One of our users this week testing a prototype we coded in html. I’m putting scenarios to her. We’re testing specific jobs and comparing between the current site and prototype. That way we can prove we’re starting to hit one metric — time of task. The test took 15 minutes, so we spent the remaining 15 minutes chatting with a cup of tea and a slice of cake! Photo credit: Will Ayling

Build a framework for training product designers

Acquiring talent in Southampton is getting harder and harder as modern product design gets more and more specialised. I reckon the only way to grow is to train in-house, ensuring that we retain and nourish our current designers, but also change the way we recruit.

The landscape has changed and is always changing. Content-heavy websites can be prototyped in code. Mobile apps can be prototyped in Framer. Testing with users needs to be frequent and frictionless.

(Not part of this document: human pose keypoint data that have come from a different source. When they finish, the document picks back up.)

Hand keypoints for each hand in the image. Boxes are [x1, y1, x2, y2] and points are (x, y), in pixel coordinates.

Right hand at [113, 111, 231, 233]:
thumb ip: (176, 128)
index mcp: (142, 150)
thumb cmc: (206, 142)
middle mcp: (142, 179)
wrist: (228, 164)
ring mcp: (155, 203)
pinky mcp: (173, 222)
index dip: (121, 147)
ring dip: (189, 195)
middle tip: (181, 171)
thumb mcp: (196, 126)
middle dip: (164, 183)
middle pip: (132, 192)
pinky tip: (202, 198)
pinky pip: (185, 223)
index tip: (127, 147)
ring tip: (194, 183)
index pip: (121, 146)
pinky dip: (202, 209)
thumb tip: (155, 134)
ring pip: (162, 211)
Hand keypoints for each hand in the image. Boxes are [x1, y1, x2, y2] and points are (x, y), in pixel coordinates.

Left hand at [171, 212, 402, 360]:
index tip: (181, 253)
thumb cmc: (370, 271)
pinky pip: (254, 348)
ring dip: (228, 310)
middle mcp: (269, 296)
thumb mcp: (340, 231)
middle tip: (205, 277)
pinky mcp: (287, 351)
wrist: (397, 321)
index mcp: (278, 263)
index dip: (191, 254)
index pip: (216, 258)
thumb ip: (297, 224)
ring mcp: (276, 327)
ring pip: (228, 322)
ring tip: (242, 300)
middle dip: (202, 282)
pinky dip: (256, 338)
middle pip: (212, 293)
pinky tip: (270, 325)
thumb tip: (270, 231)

Also, designers that I have talked to expect a level of on-the-job training. If we had the right people that followed a framework and they understood their track to becoming awesome designers, I think we’d be on the right track.

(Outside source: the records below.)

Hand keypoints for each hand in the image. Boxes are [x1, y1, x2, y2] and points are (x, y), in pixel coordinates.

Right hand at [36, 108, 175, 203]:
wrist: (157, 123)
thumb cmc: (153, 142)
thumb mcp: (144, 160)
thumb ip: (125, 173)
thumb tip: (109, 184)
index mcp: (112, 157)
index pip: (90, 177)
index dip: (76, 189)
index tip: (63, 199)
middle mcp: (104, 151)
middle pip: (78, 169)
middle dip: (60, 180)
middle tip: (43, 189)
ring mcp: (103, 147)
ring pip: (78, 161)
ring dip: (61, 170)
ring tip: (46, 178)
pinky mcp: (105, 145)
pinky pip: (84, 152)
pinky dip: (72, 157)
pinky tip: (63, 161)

Components for one of our partner’s websites. Designer, producer and developer working together, just how it should be.

Work in pods

Once I’m back from holiday, we’re going to try working in pods on every project. Our pods (usually made of 3–7 people) will lead the product experience. As fellow lead designer Matt Jackson puts it:

These folk are dedicated to a single project, collaborating at pace to ideate, iterate, prototype, test and ship. These pods are able to work using the ‘sprint’ methodology because sprints enable us to shortcut the endless-debate cycle and produce tangible, testable products, fast.

We’ve trialled it on a few of our partners and the focussed work has benefitted us all, from setting expectations to reducing context switching and maximising productive time. Fridays are left for retrospectives, business development and all those maintenance tasks which only need a few hours to complete.

Side note: I’ve been talking about getting more bunting around the place — was happy to see this — thanks Tim! Work should always look like a party.

Create content to drive awareness of Etch

Believe it or not, I’ve been a fan of Etch for many years. Having started work though, I’ve noticed that it’s far more awesome inside than from the outside. People need to know!

I’ve had a few ideas besides the basics on how to do this, and it’ll take me firmly out of my comfort zone, which is fine by me. The right way to do it though, like the work we do for our partners, is to start, and iterate, and iterate and iterate…

^ Once it’s done, you can perfect it!